In the mountainous regions of western Guyana in South America, the radar uncovered significant geologic structural detail, despite complete rainforest cover. Lineaments and other major surface features are clearly visible in the images. Field surveys are required in this poorly surveyed region before the features may be interpreted conclusively.

In the Great Kavir salt desert in Iran, SIR-A images complemented imagery from the Landsat geologic satellite and were found to be useful in identifying different surface rock and soil types, and helped determine whether the surface was altered by erosion or fracturing of the surface salt crust. In some areas, strata of the folded Miocene Era (26 million years old) bedrock were visible through the surface, feature usually obscured from view in ground surveys.

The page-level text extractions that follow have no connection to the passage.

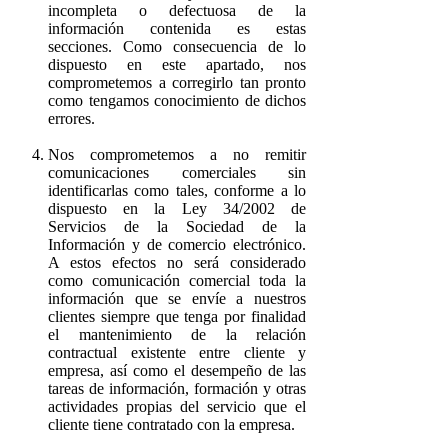
incompleta o defectuosa de la
información contenida es estas
secciones. Como consecuencia de lo
dispuesto en este apartado, nos
comprometemos a corregirlo tan pronto
como tengamos conocimiento de dichos
errores.
Nos comprometemos a no remitir
comunicaciones comerciales sin
identificarlas como tales, conforme a lo
dispuesto en la Ley 34/2002 de
Servicios de la Sociedad de la
Información y de comercio electrónico.
A estos efectos no será considerado
como comunicación comercial toda la
información que se envíe a nuestros
clientes siempre que tenga por finalidad
el mantenimiento de la relación
contractual existente entre cliente y
empresa, así como el desempeño de las
tareas de información, formación y otras
actividades propias del servicio que el
cliente tiene contratado con la empresa.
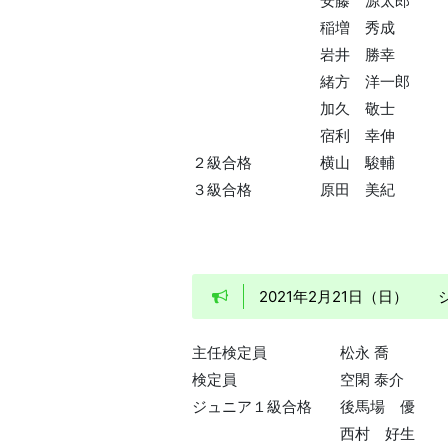
安藤 源太郎
稲増 秀成
岩井 勝幸
緒方 洋一郎
加久 敬士
宿利 幸伸
２級合格
横山 駿輔
３級合格
原田 美紀
2021年2月21日（日）
主任検定員
松永 喬
検定員
空閑 泰介
ジュニア１級合格
後馬場 優
西村 好生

SIR-A acquired data over approximately 10 million square kilometers (3.8 million square miles) of Earth. In conjunction with other experiments on NASA's first scientific shuttle payload, SIR-A demonstrated the shuttle's useful role as platform for scientific investigations.

The sensor was returned from space in fully opera tional status. It is being modified and upgraded for second shuttle flight as SIR-B in summer 1984. SIR-B will be a fully digital system, will have higher resolution than SIR A, and will carry an antenna that can be tilted at variable angles for studying different ground and ocean features.

Principal investigator of SIR-A is Dr. Charles Elachi of Caltech's JPL. Co-investigators are from JPL; the U.S. Geological Survey, Flagstaff, Ariz.; the University of Kansas; NASA's Johnson Space Center, Houston, Tex.; the University of Arkansas; Hunting Geology and Geophysics Ltd., U.K.; the French Space Agency; and the Chevron Oil Field Research Co., Calif.